Theorem $$\PageIndex{1}$$: Wilson's Theorem

Given $$p\in\NN$$ such that $$p\ge2$$, $$p$$ is prime iff $$(p-1)!\equiv-1\pmod{p}$$.

Proof

Suppose $$p$$ is prime. Consider the terms of $$(p-2)!$$: every one has an inverse mod $$p$$ by Corollary 2.2.1, and only $$1$$ equals its own inverse mod $$p$$ (so would $$p-1$$, but it is not in the product $$(p-2)!$$ by Lemma 3.2.1. Hence in $$(p-1)!$$ we can group the terms into pairs ($$(p-3)/2$$ of these pairs) which are inverses mod $$p$$, leaving out only $$1$$ and $$(p-1)$$. That is $(p-1)! \equiv 1^{(p-3)/2}(p-1) \equiv p-1\equiv -1\pmod{p}$

Conversely, suppose $$p\in\NN$$ satisfies $$p\ge2$$ and $$(p-1)!\equiv-1\pmod{p}$$. We can rewrite that congruence as $$(p-1)!+1\equiv0\pmod{p}$$, or $$p\mid((p-1)!+1)$$.
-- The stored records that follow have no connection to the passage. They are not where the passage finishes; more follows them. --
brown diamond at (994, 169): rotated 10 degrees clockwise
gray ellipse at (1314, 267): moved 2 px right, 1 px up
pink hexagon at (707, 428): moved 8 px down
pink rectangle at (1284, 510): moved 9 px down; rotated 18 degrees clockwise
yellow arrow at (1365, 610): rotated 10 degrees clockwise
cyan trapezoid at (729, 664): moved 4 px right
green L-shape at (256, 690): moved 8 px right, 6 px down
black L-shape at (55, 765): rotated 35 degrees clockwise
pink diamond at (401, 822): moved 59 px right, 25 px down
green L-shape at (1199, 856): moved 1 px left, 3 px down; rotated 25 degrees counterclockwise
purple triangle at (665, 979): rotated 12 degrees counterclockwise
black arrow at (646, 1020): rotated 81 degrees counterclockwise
Now let $$d\in\NN$$ be a divisor of $$p$$ such that $$d\neq p$$. It follows that $$d$$ is one of the numbers in the product $$(p-1)!$$, so $$d\mid(p-1)!$$; also, since $$d\mid p$$ and $$p\mid((p-1)!+1)$$, it follows that $$d\mid((p-1)!+1)$$. Therefore, $$d\mid((p-1)!+1)-(p-1)! = 1$$ by Theorem 1.3.2, which means $$d=1$$.

In other words, if $$d\in\NN$$ is a divisor of $$p$$, it must be either $$p$$ or $$1$$, so $$p$$ is prime.

Example $$\PageIndex{1}$$

Let’s work through one direction of the proof for a simple case, say of $$p=7$$. We start by finding all the inverses of the numbers $$2,\dots,6$$ (by brute force, in this small case): $$2\cdot4\equiv1\pmod{7}$$ and $$3\cdot5\equiv1\pmod{7}$$, meaning that $$2^{-1}\equiv4$$ (or$$4^{-1}\equiv2$$) and $$3^{-1}\equiv5$$ (or $$5^{-1}\equiv3$$).

Then $(p-2)! = 5! = 5\cdot4\cdot3\cdot2\cdot1=(5\cdot3)\cdot(4\cdot2)\equiv1\cdot1\equiv1\pmod{7}$ which in turn means that $(p-1)! = 6! = 6\cdot5!\equiv6\cdot1\equiv6\equiv7-1\equiv-1\pmod{7}\ .$

Notice that Wilson’s Theorem can be used to build a test for primality: see if a number $$n$$ satisfies $$(n-1)!\equiv-1\pmod{n}$$ and, if so, $$n$$ is prime. This is an entirely impractical test, but it is our first example of a simple computational congruence involving an integer which can tell us that that integer is prime.